The show has a southern warmth to it that feels genuine rather than performative. Pizitz talks about perimenopause, menopause, strength training, nutrition, and the emotional side of aging with equal comfort. She brings in guest experts for topics like functional medicine and peptide therapy, and her solo episodes tend to focus on mindset and practical lifestyle changes. One of the show's recurring themes is the all-or-nothing trap that derails so many women's health goals, and Pizitz is good at offering a more sustainable alternative.
As a certified integrative nutrition health coach, Pizitz brings real training to the health content, which matters in a space full of influencers making claims they can't back up. The podcast sits comfortably at the intersection of health coaching and life coaching, and the episodes feel like check-ins with someone who genuinely cares about your wellbeing. It's a good fit for midlife women who want practical health advice delivered with kindness and without the pressure of dramatic transformation promises.
Gen X women have built a surprisingly strong corner of the podcast world, and if you belong to this generation, you probably already feel the pull. These are shows made by and for women who grew up on mixtapes and MTV, survived the dial-up internet era, and are now holding together careers, families, and their own identities all at once. The best ones skip the polished influencer energy entirely and just talk like real people.
The vibe of Gen X women podcasts
What makes these podcasts click is honesty. Gen X women have a low tolerance for anything that feels fake, and the hosts who do well here know that. The conversations tend to be raw and unscripted, covering everything from career pivots at 50 to navigating perimenopause, caring for aging parents, and wondering what happened to the last 20 years. Some episodes hit hard. A host might share a story about losing a parent or blowing up a marriage, and you find yourself nodding along in your car because you have been through something similar. Other episodes are lighter, just two friends riffing on 90s pop culture or debating whether Gen X really is the forgotten generation. That range is what keeps people coming back.
Finding your audio tribe: what to listen for
There are a lot of Gen X women podcasts out there now, so picking the right one comes down to what you actually need. If you want to laugh, look for multi-host shows where the chemistry between hosts carries the conversation. If you need something more reflective, solo-hosted shows tend to go deeper on specific topics like empty nesting or reinventing yourself after divorce. Interview-based shows are good too, especially when the guests are other Gen X women sharing their own stories rather than promoting something.
Try a few episodes before you commit to a show. Listen for whether the host sounds like someone you would actually want to talk to. Do they ask the questions you have been thinking about? Do they admit when they do not have answers? That matters more than production quality or download numbers. You can find most of these shows for free on Spotify, Apple Podcasts, or whatever app you use, so sampling costs you nothing but time.
Beyond the obvious: building your personal playlist
The well-known shows are popular for a reason, but some of the most interesting Gen X women podcasts are smaller ones you might not stumble on right away.
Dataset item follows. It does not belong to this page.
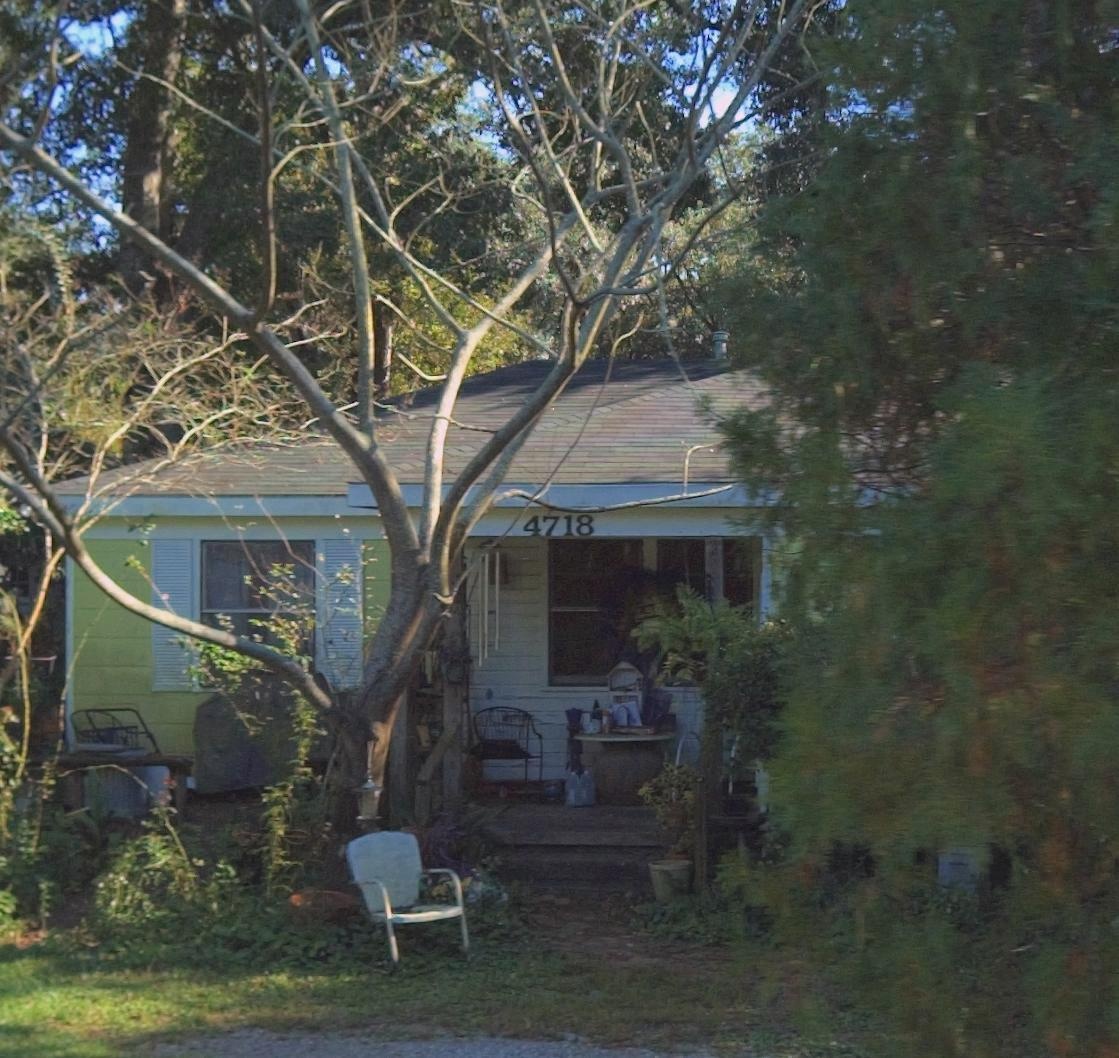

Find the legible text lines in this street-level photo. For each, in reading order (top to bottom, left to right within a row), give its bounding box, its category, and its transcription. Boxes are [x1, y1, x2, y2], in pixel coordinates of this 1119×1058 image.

[518, 512, 597, 538] StreetNumber: 4718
Newer shows launching in 2026 are worth checking out because they often bring fresh angles and formats that the established shows have not tried yet. If you are new to this category, start with a show that has a clear focus and a regular schedule. That consistency helps you figure out whether it fits your life.
You might be looking for help with family dynamics, or wanting to reignite a creative hobby, or just craving some 80s and 90s nostalgia from someone who actually lived it. There is a Gen X women podcast for each of those moods. Start exploring and you will find your people pretty quickly.